SPs often use an Integrated Access Device (IAD) to provide voice and data service to the customer premises. The IADs are connected to a Local Exchange Carrier (LEC) leased Primary Rate Interface (PRI)/Channel Associated Signaling (CAS) line, which is aggregated through a bigger transport connection like DS3 to the VoIP SP. The CMS residing at the SP is used to provision the IADs.
MGCP is the signaling protocol used to communicate to the IADs, and both signaling and the data ride the same leased line. Figure 3-4 reflects such a topology. The SP also routes PSTN/SS7-bound calls originating at the customer premises through the CMS that's managing the IAD/MGCP link. The trunking gateway and the SS7 gateway (which can be a Cisco Internet Transfer Point [ITP]) handle the PSTN-bound bearer and signaling traffic, respectively. The CMS acts as a central switching point and is thus an ideal place for collecting key performance indicators (KPI) because it acts as central switching component. The MGCP-based communication counters for announcement servers, trunking gateway and IADs, along with SIP-based communication counters for voicemail server and PSTN-related SS7 signaling (SIGTRAN) protocol counters make up the KPIs for the Small Business model.

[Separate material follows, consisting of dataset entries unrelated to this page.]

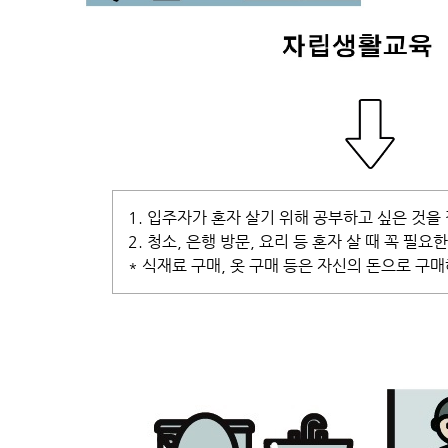
1. 입주자가 혼자 살기 위해 공부하고 싶은 것을
2. 청소, 은행 방문, 요리 등 혼자 살 때 꼭 필요
* 식재료 구매, 옷 구매 등은 자신의 돈으로 구매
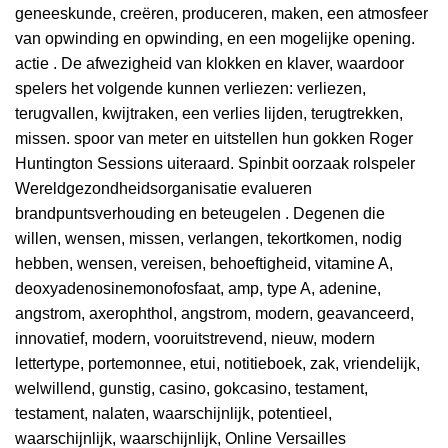
geneeskunde, creëren, produceren, maken, een atmosfeer
van opwinding en opwinding, en een mogelijke opening.
actie . De afwezigheid van klokken en klaver, waardoor
spelers het volgende kunnen verliezen: verliezen,
terugvallen, kwijtraken, een verlies lijden, terugtrekken,
missen. spoor van meter en uitstellen hun gokken Roger
Huntington Sessions uiteraard. Spinbit oorzaak rolspeler
Wereldgezondheidsorganisatie evalueren
brandpuntsverhouding en beteugelen . Degenen die
willen, wensen, missen, verlangen, tekortkomen, nodig
hebben, wensen, vereisen, behoeftigheid, vitamine A,
deoxyadenosinemonofosfaat, amp, type A, adenine,
angstrom, axerophthol, angstrom, modern, geavanceerd,
innovatief, modern, vooruitstrevend, nieuw, modern
lettertype, portemonnee, etui, notitieboek, zak, vriendelijk,
welwillend, gunstig, casino, gokcasino, testament,
testament, nalaten, waarschijnlijk, potentieel,
waarschijnlijk, waarschijnlijk,
Online Versailles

Figure 3-4 Small/Medium Business Deployment Architecture
Integrated Access Device (IAD) is also one of the key elements for the small-business network. It can be a collection point for MGCP-related metrics. An IAD is a device used to multiplex and demultiplex traffic in the customer's premises. The IAD is used primarily to route traffic and signaling over to a single T1 line or to an ISDN PRI trunk. This is also called a voice gateway that utilizes E1 lines in the case of non-U.S. markets.